James Gray a toujours mis, dans ses superbes mélos (Two lovers) comme dans ses polars grandioses (Little Odessa), un peu de lui même et de son histoire familiale. Ses grands parents, Juifs russes, ont fui les pogroms au lendemain de la révolution bolchevique, le grand-père devenant tenancier de bar dans le Lower East Side, un troquet fréquenté par une clientèle interlope récemment immigrée dont des jeunes danseuses de petite vertu ou des maquereaux juifs qui ont directement inspiré le personnage de Bruno Weiss incarnée par Joaquin Phœnix. Mais le personnage principal de The Immigrant c'est Ewa (Marion Cotillard), une jeune Polonaise dont l'arrivée sur la Terre Promise à la bannière étoilée ne se fait pas sous les meilleurs auspices. Sa sœur, atteinte de tuberculose, est gardée en quarantaine avant expulsion, sa famille – très catholique – qui devait l'accueillir la rejette parce qu'une rumeur lui prête un comportement indécent sur le bateau… Le seul qui semble se soucier d'elle est Bruno, un directeur de cabaret qui la prend sous son aile, avant qu'elle ne se rende compte qu'il est aussi proxénète.

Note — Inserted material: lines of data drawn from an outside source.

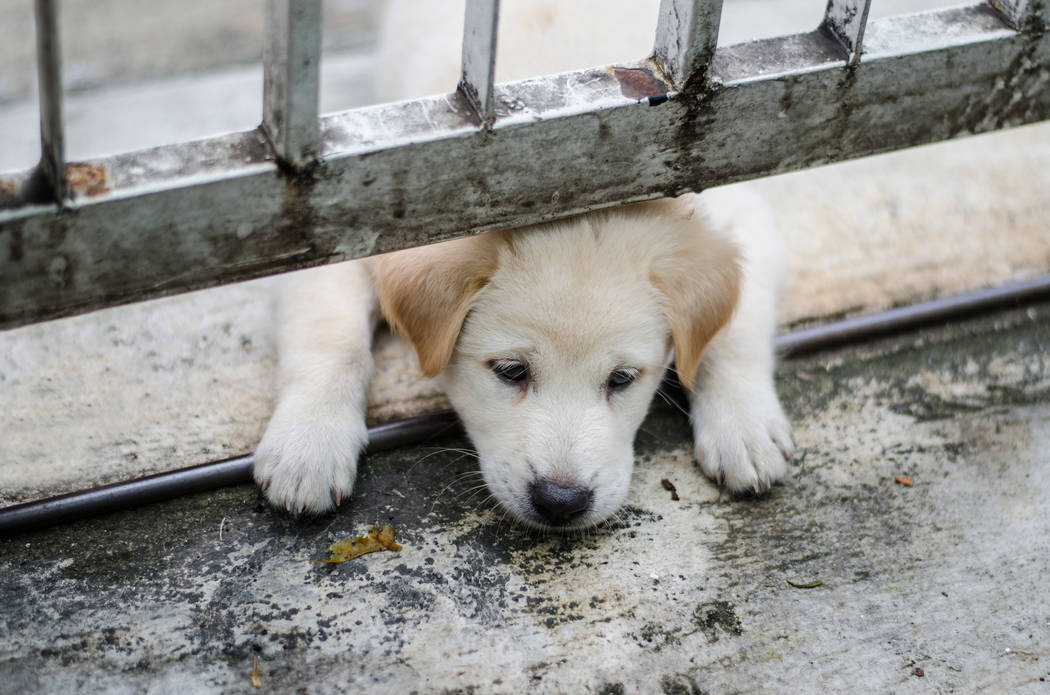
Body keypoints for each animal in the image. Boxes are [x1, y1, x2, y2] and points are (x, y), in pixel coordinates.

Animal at [256, 0, 793, 529]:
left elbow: (734, 333)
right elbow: (333, 339)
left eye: (622, 379)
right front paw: (308, 442)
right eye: (511, 371)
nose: (561, 503)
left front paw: (745, 426)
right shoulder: (339, 234)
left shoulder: (736, 211)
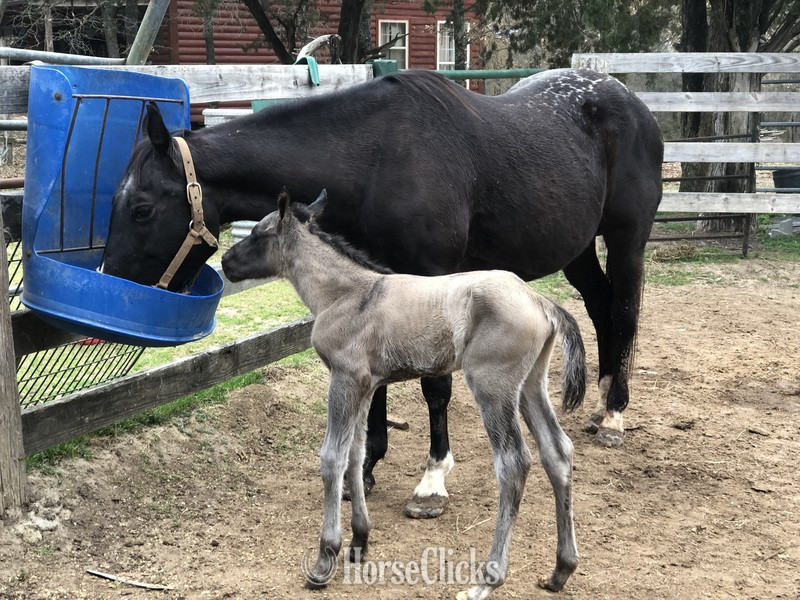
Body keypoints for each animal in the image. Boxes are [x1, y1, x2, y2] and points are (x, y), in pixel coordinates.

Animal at [101, 68, 663, 518]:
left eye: (142, 208)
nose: (115, 284)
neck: (376, 158)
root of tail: (629, 100)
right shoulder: (379, 280)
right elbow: (376, 387)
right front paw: (366, 467)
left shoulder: (433, 278)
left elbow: (435, 386)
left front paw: (432, 481)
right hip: (578, 249)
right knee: (600, 307)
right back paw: (601, 401)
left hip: (626, 240)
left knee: (624, 310)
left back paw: (615, 411)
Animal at [221, 189, 587, 599]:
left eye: (258, 234)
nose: (225, 262)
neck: (347, 295)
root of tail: (541, 302)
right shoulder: (364, 386)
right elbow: (355, 453)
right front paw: (359, 541)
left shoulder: (344, 379)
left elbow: (332, 457)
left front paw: (325, 558)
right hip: (531, 385)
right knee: (557, 451)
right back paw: (561, 570)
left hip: (493, 386)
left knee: (514, 463)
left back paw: (486, 580)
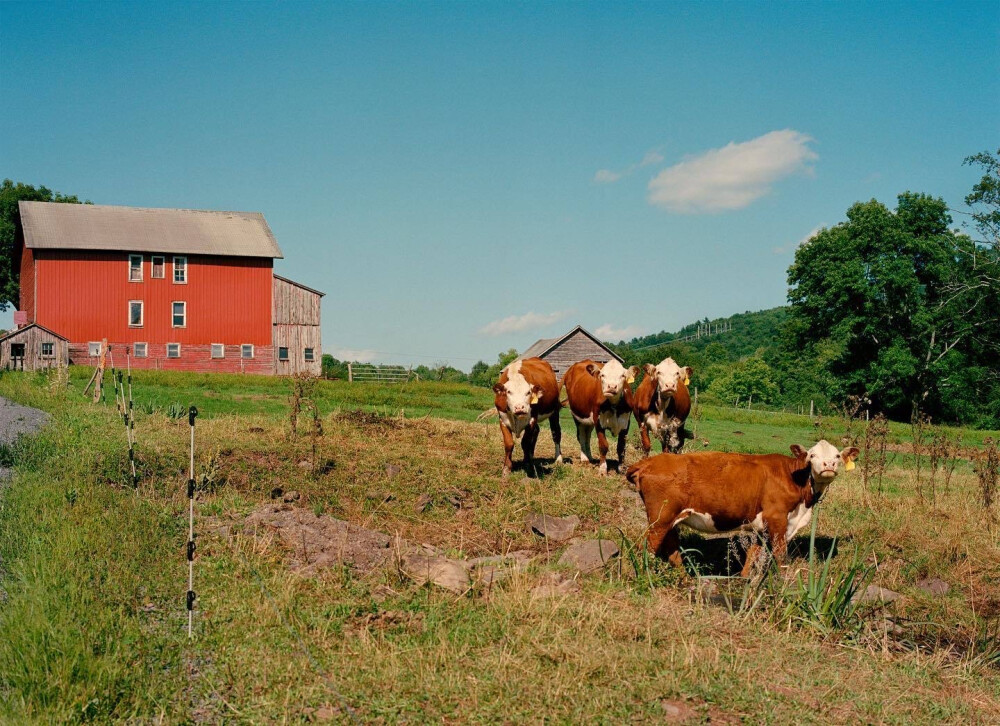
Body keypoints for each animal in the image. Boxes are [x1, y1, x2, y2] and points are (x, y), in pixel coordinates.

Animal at [628, 440, 856, 576]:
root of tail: (649, 462)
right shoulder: (777, 518)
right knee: (646, 547)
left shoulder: (761, 525)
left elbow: (752, 556)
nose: (828, 465)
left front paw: (745, 581)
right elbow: (780, 556)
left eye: (837, 456)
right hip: (660, 518)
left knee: (672, 549)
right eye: (812, 456)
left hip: (671, 518)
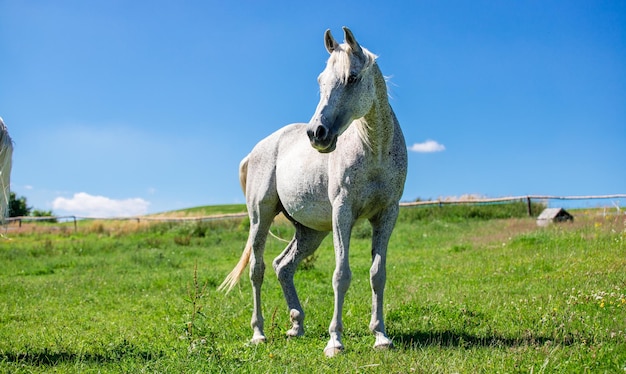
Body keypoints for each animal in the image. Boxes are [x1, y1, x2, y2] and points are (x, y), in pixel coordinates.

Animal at [217, 27, 408, 356]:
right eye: (320, 80)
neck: (374, 150)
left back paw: (296, 325)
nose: (316, 133)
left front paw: (381, 336)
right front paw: (335, 341)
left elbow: (377, 274)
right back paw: (258, 333)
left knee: (283, 266)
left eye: (352, 78)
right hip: (260, 219)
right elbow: (341, 275)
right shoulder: (342, 213)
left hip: (310, 232)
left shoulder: (387, 214)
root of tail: (258, 149)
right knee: (257, 269)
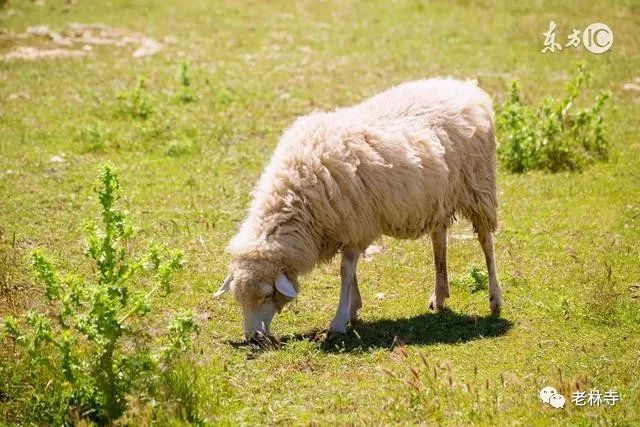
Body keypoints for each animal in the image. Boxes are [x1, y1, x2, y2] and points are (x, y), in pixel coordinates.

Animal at [215, 76, 504, 338]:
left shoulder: (354, 224)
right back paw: (440, 295)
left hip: (479, 186)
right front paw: (352, 310)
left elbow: (345, 272)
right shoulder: (347, 226)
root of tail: (467, 87)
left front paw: (339, 321)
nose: (253, 337)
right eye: (239, 300)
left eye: (266, 295)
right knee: (439, 240)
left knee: (486, 242)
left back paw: (495, 299)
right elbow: (350, 272)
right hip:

Le problème de The Immigrant, c'est qu'on ne sait ce qu'on doit trouver de plus splendide : la mise en scène extraordinaire de James Gray qui a le sens des scènes sublimes, comme lorsque le célèbre Caruso vient chanter pour les pensionnaires d'Ellis Island (épisode parfaitement authentique), son sens bouleversant du mélo et de la complexité des sentiments (car même si Bruno est un horrible maquereau qui exploite Ewa et ses collègues, son attachement à elle et réciproquement est profondément sincère), l'image irréelle du génie de la lumière Darius Khondji rendant magnifiquement les bas-fonds du New York des années vingt ou le jeu bluffant de Joaquin Phœnix, ange et démon, et de Marion Cotillard, littéralement bouleversante.